The Champions League certainly lived up to its billing this week!
At Juventus Stadium on Tuesday, Atletico Madrid were nowhere close to the side that showed ‘cojones’ (balls to you and I) in the first leg at the Wanda Metropolitano, the venue for the final.
Leading 2-0, the Rojiblancos could’ve killed off the tie with a goal which would’ve required the Bianconeri to score four. As it happens, on the night that may not have been beyond the hosts, but it really was a meek surrender by a side that is noted for their combative edge.
And it would have to be their nemesis, Cristiano Ronaldo, that did the damage, his hat-trick propelling him to an astonishing 124 goals in Europe’s premier football competition.
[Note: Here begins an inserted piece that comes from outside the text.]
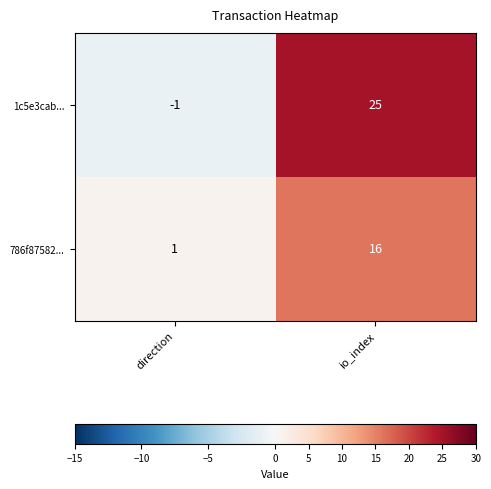

The value of 1c5e3cab... at io_index is 25. True or false?

True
Massimiliano Allegri’s side were at it from the first whistle whilst, unusually, Atleti were extremely conservative coming forward. It appeared that their desire not to concede actually affected their ability to deliver the knockout blow up front.
Alvaro Morata was often left isolated, and Antoine Griezmann was nowhere to be seen. It’s precisely these sorts of games where he needs to show up, but the Frenchman was usurped by the Portuguese who powered home the opener just before the half hour.
A carbon copy in the second half gave Juve the impetus they needed, with Diego Godin and his defensive colleagues just fire-fighting for long periods.
In midfield, Atleti were outfought and out-thought, and though Simeone may forgive his players for the latter, he’ll be incandescent about the former.
The glittering prize was within reach had they passed this round, but Angel Correa’s needless push to give Ronaldo a chance to complete his hat-trick from the spot summed up the visitors’ evening.
That meant that Barcelona were left flying the La Liga flag on Wednesday against an exciting Lyon side. Would we see a changing of the guard given that Spanish sides have won six of the last eight Champions Leagues and the last five consecutively?
Lyon coach, Bruno Genesio, had said in his press conference that much depended on how well they could contain Lionel Messi, and the answer was… not very well at all.
The Argentinian was a class apart, scoring and assisting for four of Barca’s five on the night. He could easily have had more than the two goals he scored, but what marked him out was the willingness to get back and defend. More than once he was back in the right-back position, helping out his back four to ensure that the hosts were always on the front foot.
Apart from a 15-minute period once Lyon had pulled a goal back through Lucas Tousart, the Catalans were well on top, and given how well the French side had played throughout this tournament, the eventual 5-1 score line would’ve sent a message to the other sides left in the competition.
What price a Messi/Ronaldo shoot out in the latter stages?